Depois de um ano e meio o motim dos policiais militares no Ceará continua tendo desdobramentos extremamente graves, inclusive com violência planejada
Um documento do Ministério Público do Ceará (MPCE), publicado nesta última segunda (19), revela que a escolha por ocupar o 12º Batalhão de Policiamento Militar, em Caucaia, Região Metropolitana de Fortaleza, foi premeditada com intuito de chamar a atenção do Governo do Estado. Ao todo, mais de 400 policiais militares já foram denunciados pelo motim, sendo que vários foram punidos, até mesmo com a expulsão da força. Parte dos policiais militares cearenses parou as atividades em fevereiro de 2020. O ato ocorreu entre 18 de fevereiro e 2 de março, período em que o número de assassinatos no Ceará foi recorde.

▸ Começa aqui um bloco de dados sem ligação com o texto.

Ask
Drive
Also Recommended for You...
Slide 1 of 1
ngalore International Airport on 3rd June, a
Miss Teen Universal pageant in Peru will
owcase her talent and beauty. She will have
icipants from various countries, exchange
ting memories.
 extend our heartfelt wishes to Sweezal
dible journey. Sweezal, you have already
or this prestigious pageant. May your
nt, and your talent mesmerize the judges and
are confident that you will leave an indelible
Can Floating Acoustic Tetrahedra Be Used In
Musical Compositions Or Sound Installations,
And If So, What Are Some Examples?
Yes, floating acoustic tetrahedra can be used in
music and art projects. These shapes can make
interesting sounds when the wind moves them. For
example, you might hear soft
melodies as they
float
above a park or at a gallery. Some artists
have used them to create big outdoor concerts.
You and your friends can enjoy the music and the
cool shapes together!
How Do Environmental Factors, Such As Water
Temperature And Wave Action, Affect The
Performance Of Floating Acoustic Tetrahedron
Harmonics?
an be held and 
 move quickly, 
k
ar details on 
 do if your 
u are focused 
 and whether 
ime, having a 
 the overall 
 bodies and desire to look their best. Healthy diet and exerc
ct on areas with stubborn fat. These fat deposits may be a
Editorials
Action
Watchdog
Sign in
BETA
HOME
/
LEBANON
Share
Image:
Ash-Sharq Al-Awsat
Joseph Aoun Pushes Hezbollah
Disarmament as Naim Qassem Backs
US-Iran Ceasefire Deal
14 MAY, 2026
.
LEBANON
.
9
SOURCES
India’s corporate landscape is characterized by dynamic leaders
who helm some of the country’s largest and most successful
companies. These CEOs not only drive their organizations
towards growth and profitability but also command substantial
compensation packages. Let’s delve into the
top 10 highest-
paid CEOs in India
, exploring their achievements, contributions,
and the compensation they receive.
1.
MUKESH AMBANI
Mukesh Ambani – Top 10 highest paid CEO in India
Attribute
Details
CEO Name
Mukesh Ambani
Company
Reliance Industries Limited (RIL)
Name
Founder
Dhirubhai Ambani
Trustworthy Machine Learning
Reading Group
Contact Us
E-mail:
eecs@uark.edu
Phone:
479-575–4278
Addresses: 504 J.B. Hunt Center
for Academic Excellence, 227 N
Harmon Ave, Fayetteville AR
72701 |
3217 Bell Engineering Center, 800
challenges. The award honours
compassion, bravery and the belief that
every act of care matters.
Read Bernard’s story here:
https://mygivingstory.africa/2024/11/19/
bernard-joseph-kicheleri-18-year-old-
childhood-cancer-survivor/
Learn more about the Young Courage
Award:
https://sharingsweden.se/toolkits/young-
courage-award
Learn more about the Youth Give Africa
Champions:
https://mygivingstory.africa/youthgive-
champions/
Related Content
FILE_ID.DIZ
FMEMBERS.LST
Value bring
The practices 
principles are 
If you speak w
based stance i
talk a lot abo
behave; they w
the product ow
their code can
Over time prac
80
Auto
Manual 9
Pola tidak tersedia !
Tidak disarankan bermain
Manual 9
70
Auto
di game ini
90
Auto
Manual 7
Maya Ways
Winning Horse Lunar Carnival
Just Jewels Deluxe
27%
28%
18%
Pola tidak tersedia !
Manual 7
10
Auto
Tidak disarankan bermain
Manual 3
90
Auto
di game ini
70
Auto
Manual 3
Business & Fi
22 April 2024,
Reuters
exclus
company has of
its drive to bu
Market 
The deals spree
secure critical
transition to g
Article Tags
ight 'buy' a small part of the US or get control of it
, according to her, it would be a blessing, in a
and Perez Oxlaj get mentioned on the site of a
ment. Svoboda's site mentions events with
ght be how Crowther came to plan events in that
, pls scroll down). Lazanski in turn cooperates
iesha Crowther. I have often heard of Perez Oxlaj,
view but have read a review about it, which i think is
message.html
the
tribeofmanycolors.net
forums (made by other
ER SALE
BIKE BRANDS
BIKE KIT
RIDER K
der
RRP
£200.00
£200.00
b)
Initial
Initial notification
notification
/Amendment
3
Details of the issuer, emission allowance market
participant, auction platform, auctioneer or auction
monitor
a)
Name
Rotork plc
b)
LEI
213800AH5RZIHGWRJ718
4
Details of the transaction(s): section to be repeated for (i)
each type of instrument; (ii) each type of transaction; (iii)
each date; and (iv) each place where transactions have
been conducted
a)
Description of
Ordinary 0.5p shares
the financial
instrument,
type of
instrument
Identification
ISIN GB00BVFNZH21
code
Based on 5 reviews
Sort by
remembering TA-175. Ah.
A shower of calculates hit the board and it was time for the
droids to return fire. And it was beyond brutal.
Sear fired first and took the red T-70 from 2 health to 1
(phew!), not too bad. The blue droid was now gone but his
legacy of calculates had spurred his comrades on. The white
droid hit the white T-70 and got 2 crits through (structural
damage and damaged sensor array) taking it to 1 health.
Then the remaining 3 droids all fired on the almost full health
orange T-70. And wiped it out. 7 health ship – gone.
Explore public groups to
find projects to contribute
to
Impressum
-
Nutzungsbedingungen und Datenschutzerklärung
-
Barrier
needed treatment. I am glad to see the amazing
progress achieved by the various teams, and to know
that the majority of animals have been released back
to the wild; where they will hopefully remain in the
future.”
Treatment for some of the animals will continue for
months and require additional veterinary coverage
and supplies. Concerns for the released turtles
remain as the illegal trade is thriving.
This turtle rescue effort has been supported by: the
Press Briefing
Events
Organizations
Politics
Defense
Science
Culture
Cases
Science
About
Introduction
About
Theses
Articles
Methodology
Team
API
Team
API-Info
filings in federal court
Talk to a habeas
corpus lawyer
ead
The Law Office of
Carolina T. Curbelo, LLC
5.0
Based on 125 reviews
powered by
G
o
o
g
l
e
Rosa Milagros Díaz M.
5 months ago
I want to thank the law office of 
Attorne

O documento do Ministério Público do Ceará denuncia mais 58 policiais, entre praças e oficiais, que tiveram participação de forma direta ou indireta. Um diálogo transcrito no documento revela a violência planejada pelo grupo: “TC Alves perguntou porque escolheram Caucaia, e a manifestante respondeu que Caucaia foi escolhida porque morre muita gente, e paralisando morreria muito mais”, se referindo a uma mulher que, conforme a investigação se identificou como esposa de um policial militar que aderiu ao motim.